Mr O’Dea joined the residents at a protest this week, and said they are “sick, sore and tired at being given the run-around by the Council. They were promised a key for a key under regeneration and now the Council are going to refurbish houses at significant cost that a few short years ago were only fit to be knocked.”
When contacted by the Limerick Leader for a response, Ms O’Sullivan said she met the residents this Monday.
“I run a clinic there each Monday morning, so I would know all the people very well,” she said, promising a more formal meeting in the coming days.
“I do understand the pace of regeneration, particularly in St Mary’s Park has been a problem for last five years. This is why I said we would work on an implementation plan, and publish it, so people would know what happens when.”

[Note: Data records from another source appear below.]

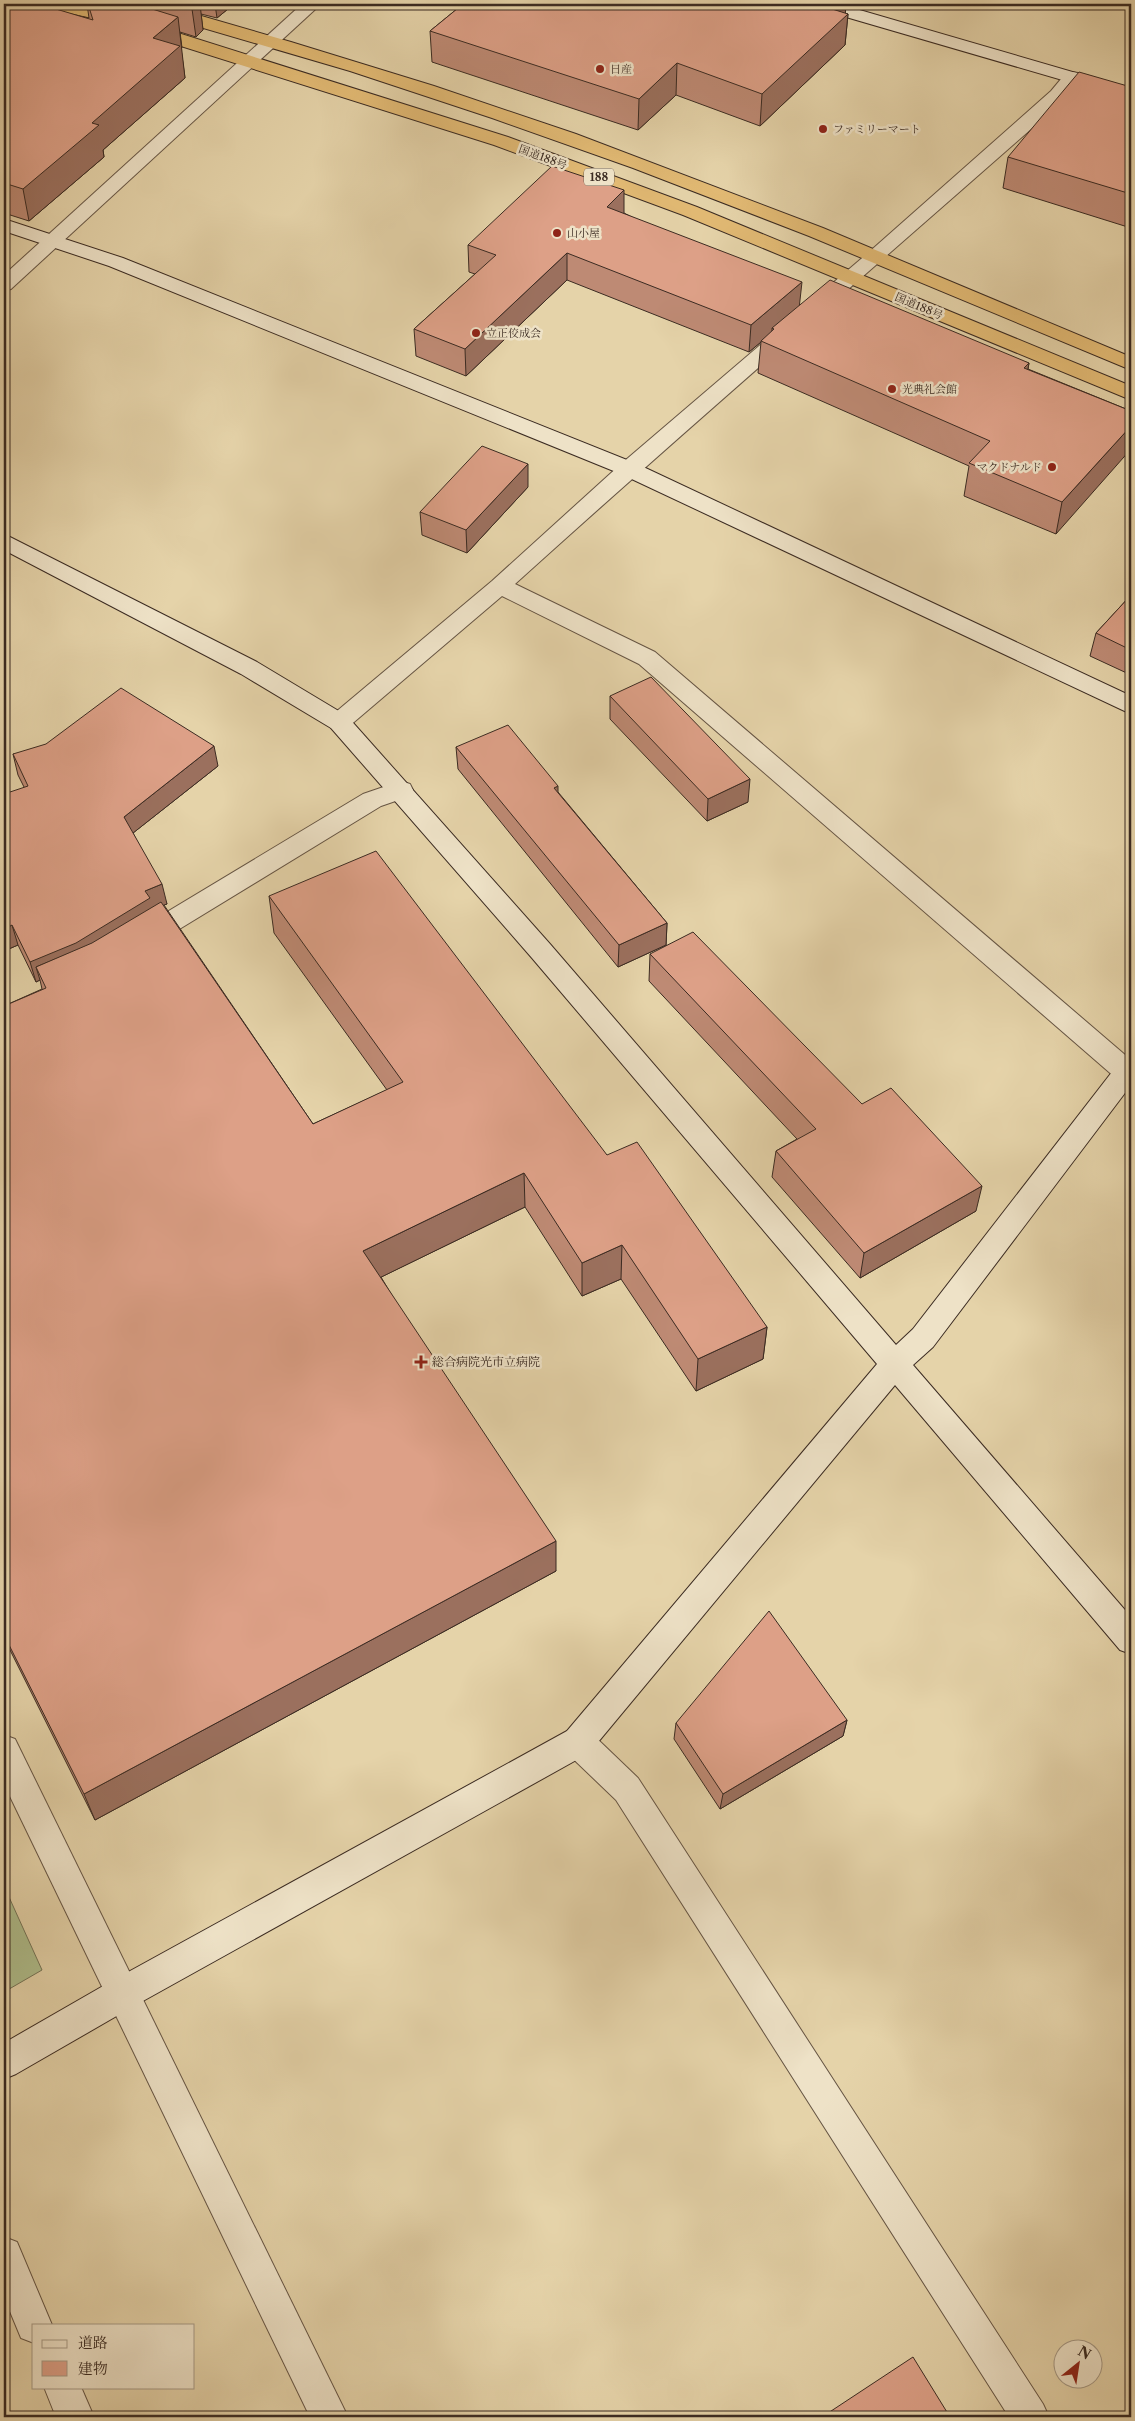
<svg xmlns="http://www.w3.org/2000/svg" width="1135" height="2421" font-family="'Libre Caslon Text','Noto Serif JP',serif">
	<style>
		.green { fill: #afbe8c; stroke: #757457 }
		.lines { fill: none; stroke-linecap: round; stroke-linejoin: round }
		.street-casing { stroke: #654; stroke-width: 2 }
		.secondary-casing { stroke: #3b2b22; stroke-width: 2 }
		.highway-casing { stroke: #3b2b22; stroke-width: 2 }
		.street { fill: #eee2c7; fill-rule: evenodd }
		.secondary { fill: #eee2c7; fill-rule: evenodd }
		.highway { fill: #e2ba74; fill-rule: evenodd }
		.wall { fill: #be8a74; stroke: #3b2b22 }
		.shaded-wall { fill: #9b705e; stroke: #3b2b22 }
		.building { fill: #dda087; stroke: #3b2b22 }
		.poi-dot { fill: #8f2418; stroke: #eee2c7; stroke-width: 2 }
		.labels { text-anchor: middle; stroke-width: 5; stroke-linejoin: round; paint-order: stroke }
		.far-poi-label { font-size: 11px; fill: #3b2b22; stroke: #eee2c7; text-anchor: start }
		.far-street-label { font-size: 11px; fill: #3b2b22; stroke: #eee2c7 }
		.shield { fill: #eee2c7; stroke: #716254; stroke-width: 1 }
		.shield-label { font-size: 11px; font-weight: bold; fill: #3b2b22 }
		.poi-label { font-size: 12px; fill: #3b2b22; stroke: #eee2c7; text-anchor: start }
	</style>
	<rect width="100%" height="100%" fill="#e5d3a9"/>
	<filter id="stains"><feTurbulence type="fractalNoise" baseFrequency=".004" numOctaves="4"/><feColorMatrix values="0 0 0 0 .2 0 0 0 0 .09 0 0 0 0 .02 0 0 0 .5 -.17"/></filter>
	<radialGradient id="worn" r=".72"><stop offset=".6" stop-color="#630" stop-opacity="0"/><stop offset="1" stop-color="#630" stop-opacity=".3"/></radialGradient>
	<path class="green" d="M 4,1886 L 42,1970 L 4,1992 Z"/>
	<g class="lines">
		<g class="street-casing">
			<g id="street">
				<path d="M 302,4 L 321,4 L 11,289 L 4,291 L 4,275 Z"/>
				<path d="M 1072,72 L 1078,73 L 1081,77 L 1065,99 C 882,261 696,420 515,584 L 655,652 L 1131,1060 L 1131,1090 L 1122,1087 L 1117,1079 L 639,664 L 502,596 L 347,728 L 339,730 L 331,728 L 327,722 L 331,716 L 492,581 L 621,464 L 868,253 L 1051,91 L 1066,73 Z"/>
				<path d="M 401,781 L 410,784 L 413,790 L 410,796 L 381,806 L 150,947 L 141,950 L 132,947 L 128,940 L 132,933 L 363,794 Z"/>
				<path d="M 578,1727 L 589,1731 L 638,1778 L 1043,2404 L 1049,2417 L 1009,2417 L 616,1800 L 567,1753 L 562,1742 L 567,1731 Z"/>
				<path d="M 4,1735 L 15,1739 L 348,2417 L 310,2417 L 4,1784 Z"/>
				<path d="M 4,2237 L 17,2242 L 52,2325 L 34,2325 L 34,2343 L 21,2338 L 4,2297 Z"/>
				<path d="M 44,2387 L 81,2387 L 94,2417 L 56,2417 Z"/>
			</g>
		</g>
		<g class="secondary-casing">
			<g id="secondary">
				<path d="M 812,4 L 839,4 L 1131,89 L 1131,100 L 815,8 Z"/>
				<path d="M 4,219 L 123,258 L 637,464 L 1131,696 L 1131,714 L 621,474 L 109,266 L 4,231 Z"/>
				<path d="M 4,534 L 257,662 L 347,716 L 550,944 L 896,1345 L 913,1329 L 1122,1059 L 1131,1056 L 1131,1085 L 933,1347 L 913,1365 L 1131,1617 L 1131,1654 L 1120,1650 L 895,1385 L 589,1753 L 134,2006 L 16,2074 L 4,2079 L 4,2043 L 110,1982 L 567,1731 L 877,1364 L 532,958 L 331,728 L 241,674 L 4,550 Z"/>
			</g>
		</g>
		<g class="highway-casing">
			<g id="highway">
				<path d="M 43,4 L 77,4 L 102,9 L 508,137 L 697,207 L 1131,386 L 1131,400 L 683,215 L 494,145 L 92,18 L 46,8 Z"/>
				<path d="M 132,4 L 160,4 L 291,42 L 434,86 L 576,134 L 823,228 L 1131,357 L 1131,370 L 809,236 L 633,168 L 492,118 L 350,71 L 135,8 Z"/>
			</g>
		</g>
		<use href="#street" class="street"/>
		<use href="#secondary" class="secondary"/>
		<use href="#highway" class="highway"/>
	</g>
	<g class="wall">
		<path d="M 4,4 L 89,18 L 87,4 L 85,4 L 234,4 L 217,18 L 201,14 L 203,30 L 196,37 L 180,32 L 182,48 L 181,49 L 185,78 L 103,150 L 104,157 L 29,221 L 4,213 Z"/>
		<path d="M 463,4 L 858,4 L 855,7 L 846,4 L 845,13 L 848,14 L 845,45 L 760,126 L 676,95 L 638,130 L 432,62 L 430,31 Z"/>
		<path d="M 1131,87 L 1131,228 L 1003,188 L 1008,157 Z"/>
		<path d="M 624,213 L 800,305 L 1029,363 L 1028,369 L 1131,411 L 1056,534 L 964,496 L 969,466 L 758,373 L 761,342 L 749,352 L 567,280 L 466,376 L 416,356 L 414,329 L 475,274 L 469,272 L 468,245 Z"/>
		<path d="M 528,487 L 467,553 L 422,535 L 420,512 Z"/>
		<path d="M 1131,595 L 1131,675 L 1090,656 L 1096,633 Z"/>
		<path d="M 610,696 L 748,802 L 707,821 L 610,719 Z"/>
		<path d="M 456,747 L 558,792 L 667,923 L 666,945 L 618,967 L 458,769 Z"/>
		<path d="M 13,754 L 218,766 L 133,833 L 167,904 L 164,905 L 313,1124 L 387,1090 L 274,933 L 269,896 L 607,1155 L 767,1327 L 763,1359 L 696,1391 L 621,1279 L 582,1296 L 525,1207 L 381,1277 L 556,1571 L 95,1820 L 4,1638 L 4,1006 L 42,989 L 40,980 L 36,982 L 18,945 L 4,951 L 24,787 L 18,775 Z"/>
		<path d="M 650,954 L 862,1104 L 976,1211 L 860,1278 L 772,1177 L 776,1151 L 797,1139 L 649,981 Z"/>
		<path d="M 847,1720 L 843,1736 L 720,1809 L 674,1739 L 676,1723 Z"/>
	</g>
	<g class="shaded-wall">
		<path d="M 199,4 L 200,4 L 203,30 L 196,37 L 192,9 Z"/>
		<path d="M 215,4 L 234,4 L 217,18 Z"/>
		<path d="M 833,4 L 846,4 L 845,17 L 848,14 L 845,45 L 760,126 L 762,94 Z"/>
		<path d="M 178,17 L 185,78 L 103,150 L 104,157 L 29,221 L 23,189 L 92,123 L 153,38 Z"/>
		<path d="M 677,63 L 676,95 L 638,130 L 639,99 Z"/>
		<path d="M 624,190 L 624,217 L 607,207 Z"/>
		<path d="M 567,253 L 567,280 L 466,376 L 465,349 Z"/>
		<path d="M 802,282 L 799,309 L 774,329 L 772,328 L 772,333 L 761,341 L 761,342 L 749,352 L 751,325 Z"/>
		<path d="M 1029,363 L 1023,395 L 1024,368 Z"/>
		<path d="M 1131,426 L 1131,449 L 1056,534 L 1062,502 Z"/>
		<path d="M 528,464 L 528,487 L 467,553 L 466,530 Z"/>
		<path d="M 214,746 L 218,766 L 128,837 L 124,817 Z"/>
		<path d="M 750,779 L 748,802 L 707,821 L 708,799 Z"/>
		<path d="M 558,786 L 558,808 L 554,788 Z"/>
		<path d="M 162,884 L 167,904 L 153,909 L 155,918 L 36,967 L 40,980 L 36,982 L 30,962 L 145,891 Z"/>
		<path d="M 667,923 L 666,945 L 618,967 L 619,945 Z"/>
		<path d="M 12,925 L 18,945 L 4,951 L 4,929 Z"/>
		<path d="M 524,1173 L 525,1207 L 367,1284 L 363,1251 Z"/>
		<path d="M 982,1186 L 976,1211 L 860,1278 L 864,1253 Z"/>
		<path d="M 622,1245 L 621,1279 L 582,1296 L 582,1263 Z"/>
		<path d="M 767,1327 L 763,1359 L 696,1391 L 698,1359 Z"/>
		<path d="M 556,1541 L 556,1571 L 95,1820 L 84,1794 Z"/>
		<path d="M 847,1720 L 843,1736 L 720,1809 L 723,1794 Z"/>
	</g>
	<g class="building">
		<path d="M 4,4 L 39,4 L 93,20 L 88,4 L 136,4 L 178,17 L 153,38 L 180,46 L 92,123 L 99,125 L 23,189 L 4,183 Z"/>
		<path d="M 173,4 L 199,4 L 192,9 Z"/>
		<path d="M 463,4 L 833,4 L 829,8 L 848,14 L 762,94 L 677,63 L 639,99 L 430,31 Z"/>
		<path d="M 1079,72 L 1131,87 L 1131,194 L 1008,157 Z"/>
		<path d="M 552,166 L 624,190 L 607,207 L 802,282 L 751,325 L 567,253 L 465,349 L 414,329 L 496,255 L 468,245 Z"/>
		<path d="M 830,280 L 1029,363 L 1024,368 L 1131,411 L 1131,426 L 1062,502 L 969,463 L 990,441 L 761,341 L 774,329 L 772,328 Z"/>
		<path d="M 482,446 L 528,464 L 466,530 L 420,512 Z"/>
		<path d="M 1131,595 L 1131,650 L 1096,633 Z"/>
		<path d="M 651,677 L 750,779 L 708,799 L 610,696 Z"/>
		<path d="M 121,688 L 214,746 L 124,817 L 162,884 L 145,891 L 150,898 L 76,943 L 30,962 L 12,925 L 4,929 L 4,794 L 28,786 L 13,754 L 46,744 Z"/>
		<path d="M 508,725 L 558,786 L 554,788 L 667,923 L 619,945 L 456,747 Z"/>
		<path d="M 376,851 L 607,1155 L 637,1142 L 767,1327 L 698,1359 L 622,1245 L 582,1263 L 524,1173 L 363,1251 L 556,1541 L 84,1794 L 4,1635 L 4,1006 L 46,988 L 36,967 L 92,943 L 161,902 L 313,1124 L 403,1082 L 269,896 Z"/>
		<path d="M 693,932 L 862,1104 L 891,1088 L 982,1186 L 864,1253 L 776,1151 L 816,1129 L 650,954 Z"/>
		<path d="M 769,1611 L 847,1720 L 723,1794 L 676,1723 Z"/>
		<path d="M 913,2357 L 950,2417 L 822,2417 Z"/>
	</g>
	<g class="poi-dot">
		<circle cx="600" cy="69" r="5"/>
		<circle cx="823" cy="129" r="5"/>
		<circle cx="557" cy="233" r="5"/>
		<circle cx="476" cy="333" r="5"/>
		<circle cx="892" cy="389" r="5"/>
		<circle cx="1052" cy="467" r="5"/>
		<path d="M418.5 1354.5h5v5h5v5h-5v5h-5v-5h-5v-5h5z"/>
	</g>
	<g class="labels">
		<g class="far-poi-label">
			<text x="610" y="73">日産</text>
			<text x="833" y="133">ファミリーマート</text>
			<text x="567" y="237">山小屋</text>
			<text x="486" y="337">立正佼成会</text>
			<text x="902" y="393">光典礼会館</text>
			<text x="1042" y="471" text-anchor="end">マクドナルド</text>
		</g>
		<g class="far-street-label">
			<text transform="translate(543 157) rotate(20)" y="4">国道188号</text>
			<text transform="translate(919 306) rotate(23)" y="4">国道188号</text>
		</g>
		<rect class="shield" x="584" y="168.5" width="30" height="17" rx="4"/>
		<g class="shield-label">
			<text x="599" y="181">188</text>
		</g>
		<g class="poi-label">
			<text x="432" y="1366">総合病院光市立病院</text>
		</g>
	</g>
	<rect width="1135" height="2421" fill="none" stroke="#e5d3a9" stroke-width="20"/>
	<rect x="5" y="5" width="1125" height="2411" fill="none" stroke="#3b2b22" stroke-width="2.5"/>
	<rect x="10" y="10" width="1115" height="2401" fill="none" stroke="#3b2b22"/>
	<rect x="32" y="2324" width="162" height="65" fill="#eee2c7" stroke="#a69985"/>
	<rect x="42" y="2340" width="25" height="8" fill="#eee2c7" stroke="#a69985"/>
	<text x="78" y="2348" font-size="15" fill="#3b2b22">道路</text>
	<rect x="42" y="2361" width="25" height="15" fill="#dda087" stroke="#a69985"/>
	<text x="78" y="2374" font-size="15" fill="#3b2b22">建物</text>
	<g transform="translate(1078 2364) rotate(30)"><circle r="24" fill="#eee2c7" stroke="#a69985"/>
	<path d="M0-4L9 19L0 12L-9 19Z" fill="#8f2418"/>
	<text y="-8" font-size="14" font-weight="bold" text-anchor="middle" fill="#3b2b22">N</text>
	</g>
	<rect width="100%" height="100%" filter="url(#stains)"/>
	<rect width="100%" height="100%" fill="url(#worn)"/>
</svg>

Ms O’Sullivan also questioned why Mr O’Dea raised the issue of a ‘key for a key’, a reference to being given a similar home following demolition.
“The idea of a key for a key was dropped in the time of the Fianna Fail government. Why is he resurrecting this,” she asked, “When Willie O’Dea was a member of government, there was virtual inertia: nothing was happening apart from people moving out of the estates”.
In contrast, she said building is now ongoing on two projects in the city, with a third to follow.